Un syndicat enseignant invente la “surnotation équitable” !

Marie Delarue a déjà évoqué ici-même la pratique surréaliste de « surnotation » décidée par l’académie d’Orléans-Tours pour les épreuves orales de français du bac. Bref rappel du principe : l’élève est noté sur 24 mais le barème reste sur 20. À quoi bon s’entêter à transmettre la connaissance alors qu’il suffit de changer l’unité de mesure pour obtenir des résultats corrects ? Belle trouvaille. L’énigme réside toutefois dans le choix du chiffre 24. Personnellement, quitte à faire monter les résultats de l’académie comme l’affirment sans rire les auteurs de cette idée lumineuse, j’aurais proposé une notation sur 150. Petits joueurs !

À ce concept pétaradant manquait la touche finale, le truc humanitaire tendance qui vous rend la démarche inattaquable, et pour cause : il s’agit d’une surnotation équitable. Waouh ! Le parent d’élève qui boit déjà du café péruvien issu du commerce équitable est comblé. Le voilà avec un enfant titulaire d’un bac, lui aussi équitable. C’en est presque émouvant. Ne reste plus qu’à lui acheter un bonnet péruvien, un poncho, et le tour est joué. Le diplômé se rendra à la fac à dos d’âne en jouant de la flûte. Muchas gracias, el presidente Hollandès !

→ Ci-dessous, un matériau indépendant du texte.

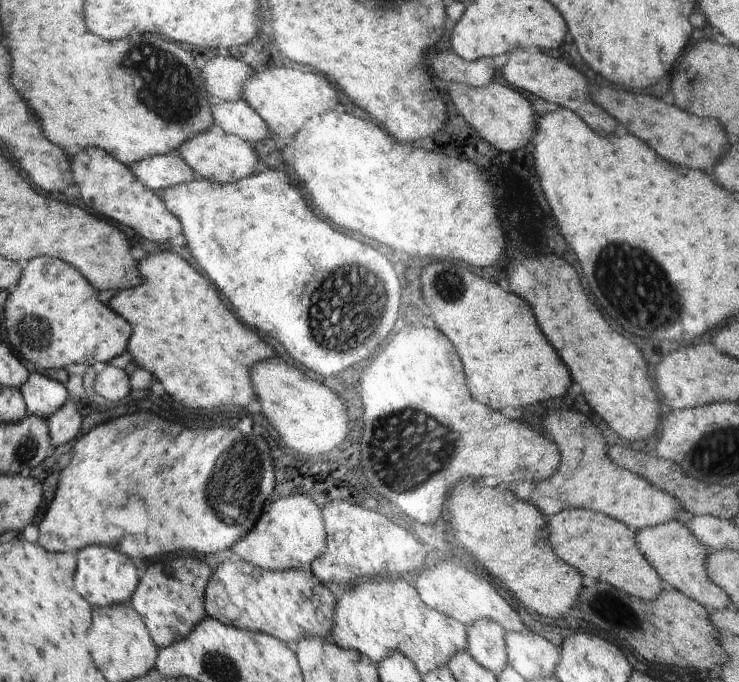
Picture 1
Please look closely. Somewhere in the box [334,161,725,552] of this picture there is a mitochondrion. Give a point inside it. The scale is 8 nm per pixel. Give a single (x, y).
(409, 448)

Pour justifier l’initiative, le syndicat des enseignants SE-UNSA a pondu un e-mail, chef-d’œuvre de l’art abstrait dont il est indispensable de citer quelques morceaux choisis : « Il ne nous semble pas y avoir “gonflage” de notes mais simplement volonté d’équité pour des candidats qui auraient été stupidement pénalisés. » Stupidement ! J’en étais sûr ! Déjà lorsque j’étais en 3e, ces imbéciles de professeurs me donnaient du 3/20 alors que je n’avais rien fait, rien écouté ! J’étais, moi aussi, scandalisé. Je postule de ce pas à la direction du syndicat SE-UNSA. Ma première suggestion : punir les professeurs qui donnent de mauvaises notes. L’heure de ma vengeance a sonné.

« En pleine période de bac, il nous semble inconcevable de semer le trouble chez les candidats : le bac est une épreuve trop sérieuse pour s’amuser à semer la panique. » Force est de reconnaître que, sur ce point, le syndicat a raison. Pour un élève qui n’a rien foutu, la perspective de sécher lamentablement et d’obtenir un 2/20 est extrêmement stressante. J’en sais quelque chose. Toujours pas remis. J’en tremble encore. Les cyclistes étaient dopés mais le surnotage interdit. Pourquoi ce deux poids deux mesures dont j’ai été victime ? Enfin une injustice est réparée.

Un devoir peut être sur 20 et le barème sur 24 avec des exercices bonus. Nous ne voyons pas le mal. Exactement. Des exercices bonus du type « combien j’ai de doigts ? » auraient fait de moi un ponte du gouvernement actuel. Ministre du surnotage. Encore une vocation contrariée…

Définition du mot équitable : caractère de ce qui est fait avec justice et impartialité. Épreuve du bac français : en quoi cette surnotation est-elle équitable ? Vous avez 30 secondes.

Dernière minute : le ministre des Sports vient de décider que chaque but marqué par l’équipe de France compterait pour 2 points.